Dataset entries
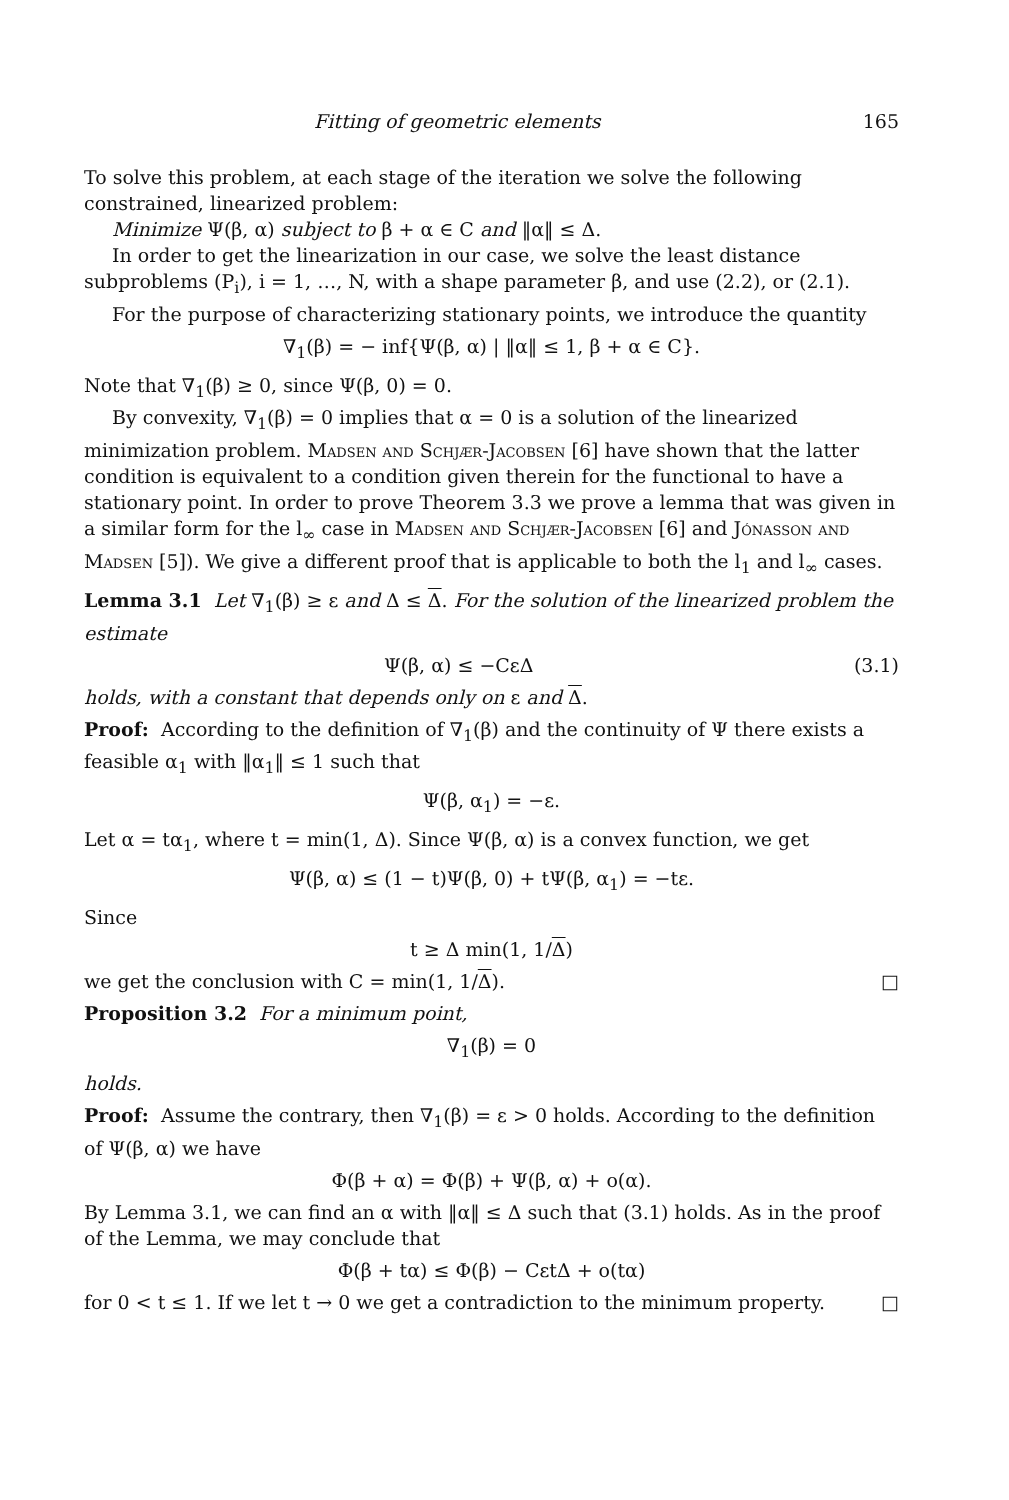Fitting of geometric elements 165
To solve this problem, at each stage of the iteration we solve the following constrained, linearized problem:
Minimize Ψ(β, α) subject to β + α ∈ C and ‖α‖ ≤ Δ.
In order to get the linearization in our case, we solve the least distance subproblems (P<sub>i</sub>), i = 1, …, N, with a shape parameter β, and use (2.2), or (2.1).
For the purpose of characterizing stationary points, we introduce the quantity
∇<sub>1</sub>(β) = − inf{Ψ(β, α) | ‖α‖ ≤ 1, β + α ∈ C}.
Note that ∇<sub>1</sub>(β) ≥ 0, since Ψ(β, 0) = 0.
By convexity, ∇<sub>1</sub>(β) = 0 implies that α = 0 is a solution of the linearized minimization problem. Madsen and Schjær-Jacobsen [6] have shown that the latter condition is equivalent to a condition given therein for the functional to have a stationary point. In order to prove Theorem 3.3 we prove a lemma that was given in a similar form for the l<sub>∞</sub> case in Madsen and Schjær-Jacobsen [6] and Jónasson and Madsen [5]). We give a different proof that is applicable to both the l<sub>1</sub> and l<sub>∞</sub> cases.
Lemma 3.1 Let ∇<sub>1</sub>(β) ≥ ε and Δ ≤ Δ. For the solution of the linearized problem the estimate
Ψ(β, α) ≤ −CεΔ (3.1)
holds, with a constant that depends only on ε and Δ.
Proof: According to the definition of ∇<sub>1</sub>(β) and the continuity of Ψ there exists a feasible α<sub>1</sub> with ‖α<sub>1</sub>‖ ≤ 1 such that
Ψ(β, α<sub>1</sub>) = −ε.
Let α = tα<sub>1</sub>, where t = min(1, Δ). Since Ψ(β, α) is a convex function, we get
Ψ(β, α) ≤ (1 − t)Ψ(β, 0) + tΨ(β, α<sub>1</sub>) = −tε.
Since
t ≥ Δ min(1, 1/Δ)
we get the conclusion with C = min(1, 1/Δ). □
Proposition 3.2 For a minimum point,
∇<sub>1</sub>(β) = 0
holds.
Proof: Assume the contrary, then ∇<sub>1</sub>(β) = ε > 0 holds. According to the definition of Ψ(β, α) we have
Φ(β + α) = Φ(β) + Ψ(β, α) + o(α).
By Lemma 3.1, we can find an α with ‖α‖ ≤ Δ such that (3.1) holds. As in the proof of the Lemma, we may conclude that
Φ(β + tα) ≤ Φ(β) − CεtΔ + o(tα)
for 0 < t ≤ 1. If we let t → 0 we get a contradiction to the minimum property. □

...

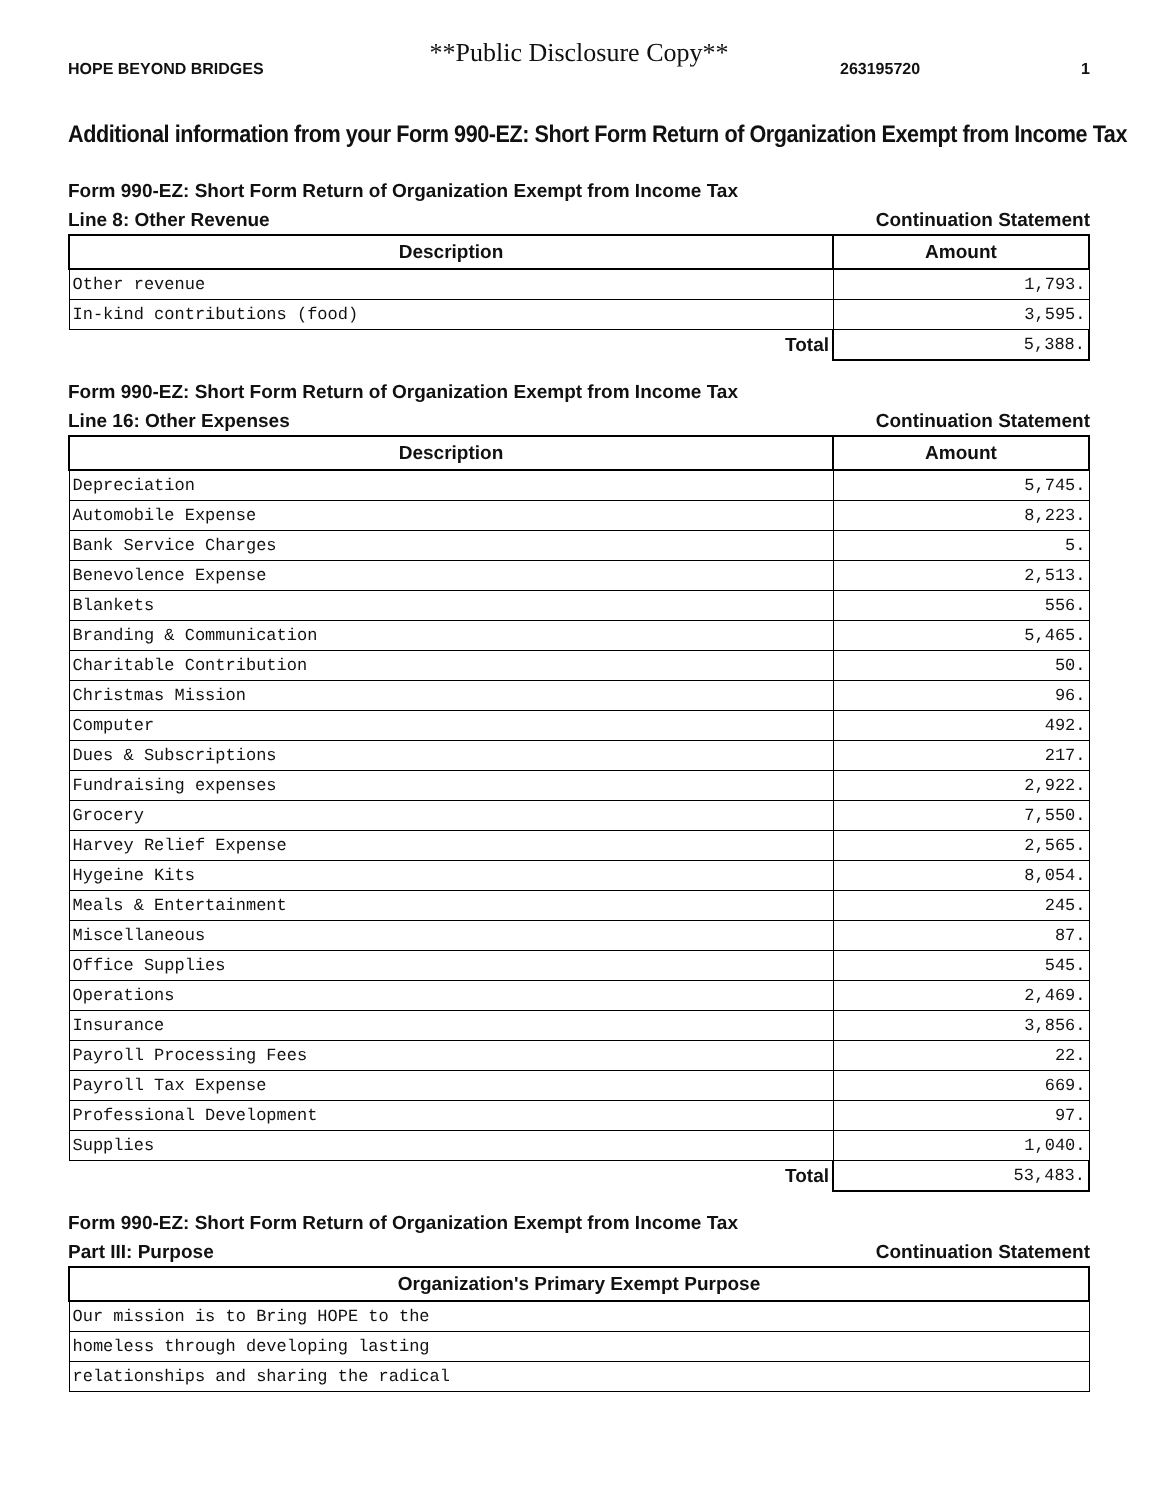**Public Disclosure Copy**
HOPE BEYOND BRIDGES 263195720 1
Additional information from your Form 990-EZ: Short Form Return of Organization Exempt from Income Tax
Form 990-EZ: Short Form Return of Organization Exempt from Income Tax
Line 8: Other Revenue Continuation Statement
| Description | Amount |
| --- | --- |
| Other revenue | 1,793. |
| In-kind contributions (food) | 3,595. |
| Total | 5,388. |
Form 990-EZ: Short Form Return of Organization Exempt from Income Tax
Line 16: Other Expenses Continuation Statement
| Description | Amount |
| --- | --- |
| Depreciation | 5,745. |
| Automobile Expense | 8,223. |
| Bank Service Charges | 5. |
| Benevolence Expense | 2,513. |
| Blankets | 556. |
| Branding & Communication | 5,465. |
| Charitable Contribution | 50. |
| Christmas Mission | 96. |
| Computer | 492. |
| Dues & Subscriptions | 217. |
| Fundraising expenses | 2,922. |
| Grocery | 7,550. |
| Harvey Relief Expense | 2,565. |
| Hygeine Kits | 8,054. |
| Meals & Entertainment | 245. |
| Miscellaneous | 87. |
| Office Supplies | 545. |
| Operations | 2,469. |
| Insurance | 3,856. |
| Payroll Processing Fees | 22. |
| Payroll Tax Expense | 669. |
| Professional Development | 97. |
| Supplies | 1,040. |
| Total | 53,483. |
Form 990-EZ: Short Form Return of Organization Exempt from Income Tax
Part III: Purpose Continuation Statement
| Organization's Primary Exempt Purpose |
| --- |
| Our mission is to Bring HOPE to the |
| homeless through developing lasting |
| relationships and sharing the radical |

==

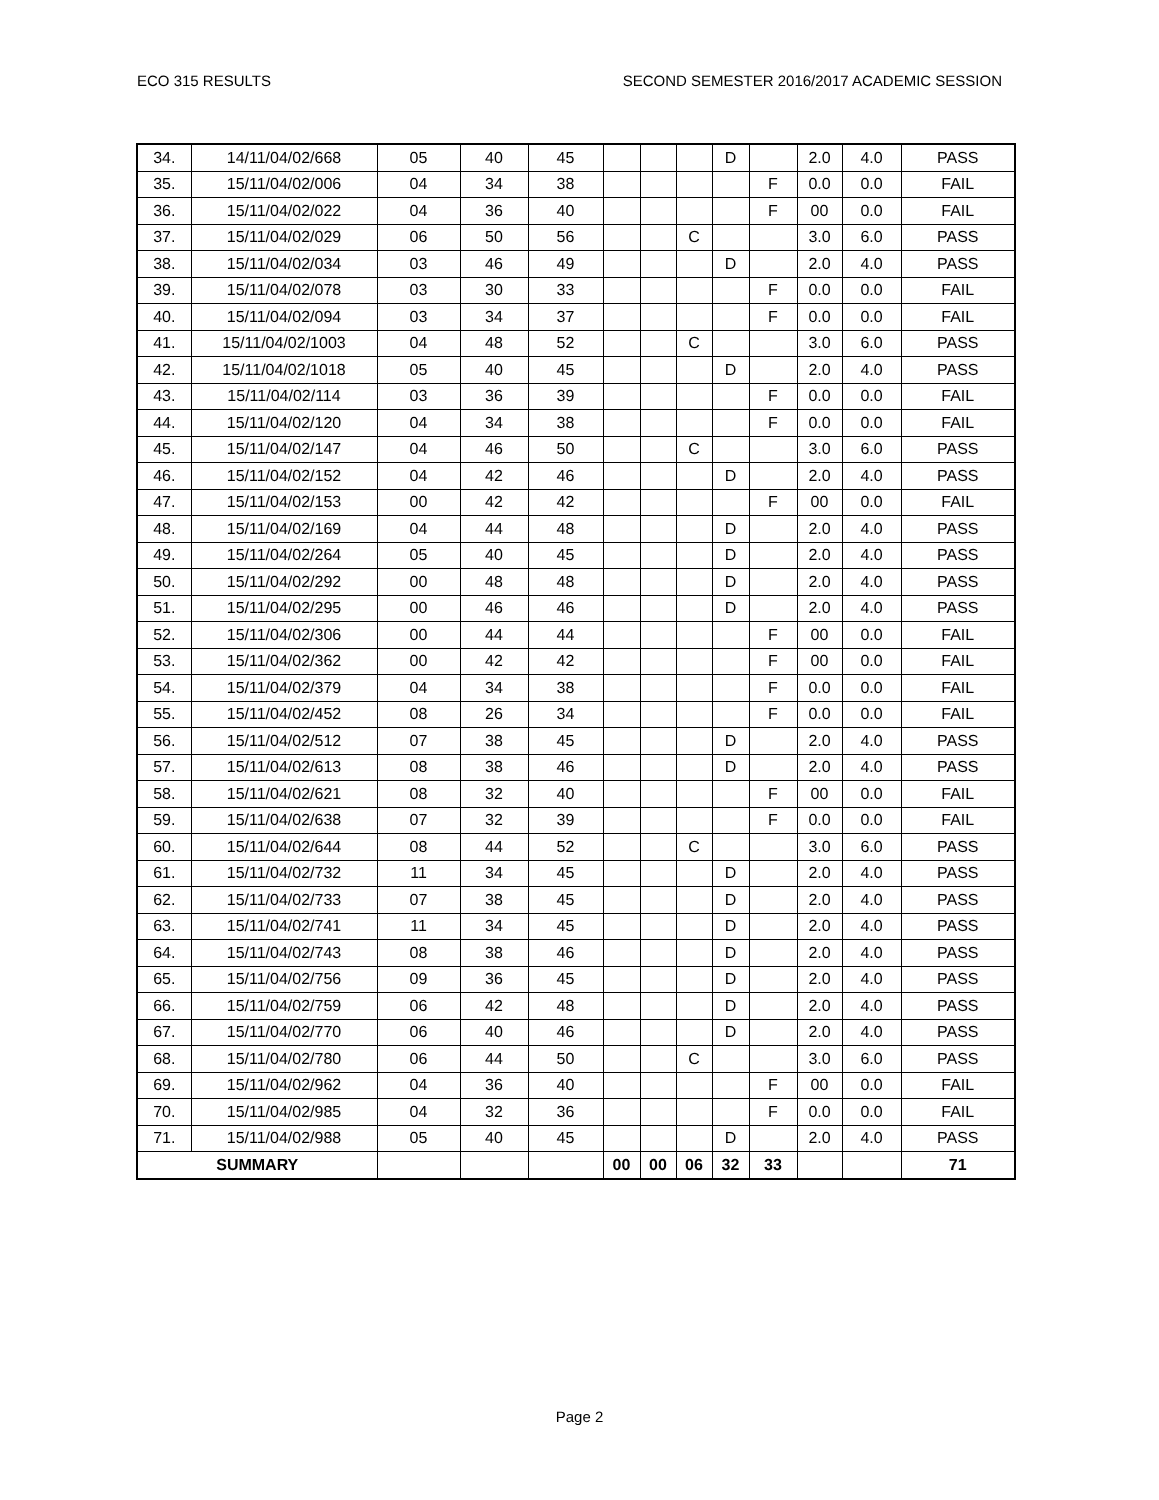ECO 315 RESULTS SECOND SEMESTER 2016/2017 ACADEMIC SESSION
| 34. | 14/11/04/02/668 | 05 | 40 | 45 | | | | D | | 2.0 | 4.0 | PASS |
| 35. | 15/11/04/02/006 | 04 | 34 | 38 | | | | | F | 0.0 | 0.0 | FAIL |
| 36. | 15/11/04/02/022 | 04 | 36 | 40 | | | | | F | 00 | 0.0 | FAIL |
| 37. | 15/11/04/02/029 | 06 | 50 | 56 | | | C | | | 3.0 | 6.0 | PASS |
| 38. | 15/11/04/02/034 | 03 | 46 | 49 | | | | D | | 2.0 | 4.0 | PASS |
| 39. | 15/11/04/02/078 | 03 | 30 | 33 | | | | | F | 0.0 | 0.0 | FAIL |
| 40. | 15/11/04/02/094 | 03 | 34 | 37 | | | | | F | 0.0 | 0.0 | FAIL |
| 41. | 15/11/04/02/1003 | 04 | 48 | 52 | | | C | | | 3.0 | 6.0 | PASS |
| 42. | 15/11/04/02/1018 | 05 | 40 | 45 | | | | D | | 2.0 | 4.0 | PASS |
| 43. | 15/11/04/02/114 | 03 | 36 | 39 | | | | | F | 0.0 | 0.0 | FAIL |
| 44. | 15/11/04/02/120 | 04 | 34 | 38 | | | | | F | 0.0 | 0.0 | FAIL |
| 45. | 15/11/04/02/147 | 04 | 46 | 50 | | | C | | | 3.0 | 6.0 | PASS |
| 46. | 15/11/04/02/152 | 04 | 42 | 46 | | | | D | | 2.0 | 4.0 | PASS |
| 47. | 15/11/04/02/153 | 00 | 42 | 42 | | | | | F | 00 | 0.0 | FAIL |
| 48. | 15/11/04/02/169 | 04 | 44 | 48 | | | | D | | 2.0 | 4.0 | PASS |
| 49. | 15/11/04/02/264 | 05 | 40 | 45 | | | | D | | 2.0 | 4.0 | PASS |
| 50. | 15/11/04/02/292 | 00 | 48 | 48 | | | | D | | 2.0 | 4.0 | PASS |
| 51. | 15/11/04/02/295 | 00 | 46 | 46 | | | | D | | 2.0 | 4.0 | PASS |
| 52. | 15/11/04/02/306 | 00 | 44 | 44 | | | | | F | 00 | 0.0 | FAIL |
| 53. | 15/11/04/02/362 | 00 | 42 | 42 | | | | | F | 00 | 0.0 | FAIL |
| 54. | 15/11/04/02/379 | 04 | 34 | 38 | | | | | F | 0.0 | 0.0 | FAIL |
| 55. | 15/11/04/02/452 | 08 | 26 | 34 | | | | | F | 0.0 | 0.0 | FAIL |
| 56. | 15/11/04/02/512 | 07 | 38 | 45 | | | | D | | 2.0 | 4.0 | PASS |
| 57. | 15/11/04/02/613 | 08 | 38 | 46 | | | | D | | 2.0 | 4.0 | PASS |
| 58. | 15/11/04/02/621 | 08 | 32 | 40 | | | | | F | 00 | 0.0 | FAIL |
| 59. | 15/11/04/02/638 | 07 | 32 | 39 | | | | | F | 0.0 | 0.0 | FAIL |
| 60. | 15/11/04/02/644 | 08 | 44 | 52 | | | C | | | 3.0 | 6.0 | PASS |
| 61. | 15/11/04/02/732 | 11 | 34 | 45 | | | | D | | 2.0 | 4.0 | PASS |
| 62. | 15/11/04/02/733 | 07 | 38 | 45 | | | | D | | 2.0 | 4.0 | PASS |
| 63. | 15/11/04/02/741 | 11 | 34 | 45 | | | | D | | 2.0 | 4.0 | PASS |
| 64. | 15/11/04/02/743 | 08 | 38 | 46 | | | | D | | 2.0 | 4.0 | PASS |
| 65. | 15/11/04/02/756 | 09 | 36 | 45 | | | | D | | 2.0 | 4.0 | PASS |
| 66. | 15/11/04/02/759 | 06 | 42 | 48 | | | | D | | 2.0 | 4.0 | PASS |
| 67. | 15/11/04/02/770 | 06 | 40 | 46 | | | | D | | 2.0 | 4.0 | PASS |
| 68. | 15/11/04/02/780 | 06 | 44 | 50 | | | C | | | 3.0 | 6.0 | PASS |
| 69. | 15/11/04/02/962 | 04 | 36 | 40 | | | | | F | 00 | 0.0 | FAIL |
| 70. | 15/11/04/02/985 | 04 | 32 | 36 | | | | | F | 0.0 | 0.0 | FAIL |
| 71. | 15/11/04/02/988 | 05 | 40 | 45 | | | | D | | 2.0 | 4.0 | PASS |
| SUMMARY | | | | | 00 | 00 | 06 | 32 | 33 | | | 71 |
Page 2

▶ _Problem to work on_: An exact copy is needed of the stretch above that opens with the line containing "Fitting of geometric elements 165" and closes with the line containing "Note that ∇<sub>1</sub>(β)"; the pictures are not part of it.

▶ _Exercise solution_:
Fitting of geometric elements 165
To solve this problem, at each stage of the iteration we solve the following constrained, linearized problem:
Minimize Ψ(β, α) subject to β + α ∈ C and ‖α‖ ≤ Δ.
In order to get the linearization in our case, we solve the least distance subproblems (P<sub>i</sub>), i = 1, …, N, with a shape parameter β, and use (2.2), or (2.1).
For the purpose of characterizing stationary points, we introduce the quantity
∇<sub>1</sub>(β) = − inf{Ψ(β, α) | ‖α‖ ≤ 1, β + α ∈ C}.
Note that ∇<sub>1</sub>(β) ≥ 0, since Ψ(β, 0) = 0.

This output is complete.